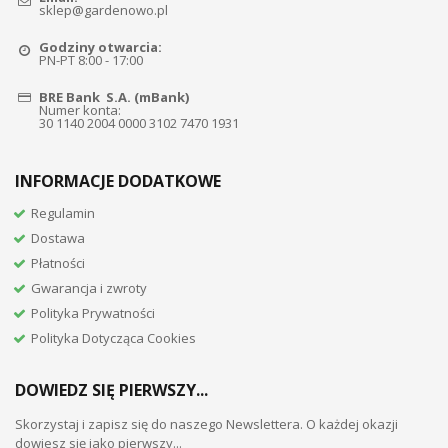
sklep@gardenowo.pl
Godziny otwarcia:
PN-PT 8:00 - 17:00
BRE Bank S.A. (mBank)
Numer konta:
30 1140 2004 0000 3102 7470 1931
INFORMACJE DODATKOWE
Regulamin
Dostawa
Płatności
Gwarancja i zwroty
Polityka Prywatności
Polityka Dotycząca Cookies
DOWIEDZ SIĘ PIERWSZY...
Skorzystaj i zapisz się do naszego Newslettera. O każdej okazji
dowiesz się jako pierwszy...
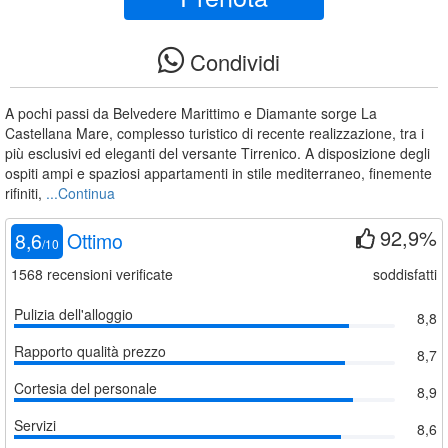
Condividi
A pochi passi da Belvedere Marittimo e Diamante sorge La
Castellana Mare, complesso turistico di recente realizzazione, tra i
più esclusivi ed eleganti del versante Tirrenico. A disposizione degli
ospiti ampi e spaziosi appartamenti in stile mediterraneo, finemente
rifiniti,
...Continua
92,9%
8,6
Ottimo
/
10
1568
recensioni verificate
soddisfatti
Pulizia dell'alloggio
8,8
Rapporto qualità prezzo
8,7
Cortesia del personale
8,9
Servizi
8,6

——————————

Exercise → Starting at the line that contains "DOWIEDZ SIĘ PIERWSZY...", reproduce every line through the last one in the records exactly, and omit all pictures.

Answer to this exercise →
DOWIEDZ SIĘ PIERWSZY...
Skorzystaj i zapisz się do naszego Newslettera. O każdej okazji
dowiesz się jako pierwszy...
Condividi
A pochi passi da Belvedere Marittimo e Diamante sorge La
Castellana Mare, complesso turistico di recente realizzazione, tra i
più esclusivi ed eleganti del versante Tirrenico. A disposizione degli
ospiti ampi e spaziosi appartamenti in stile mediterraneo, finemente
rifiniti,
...Continua
92,9%
8,6
Ottimo
/
10
1568
recensioni verificate
soddisfatti
Pulizia dell'alloggio
8,8
Rapporto qualità prezzo
8,7
Cortesia del personale
8,9
Servizi
8,6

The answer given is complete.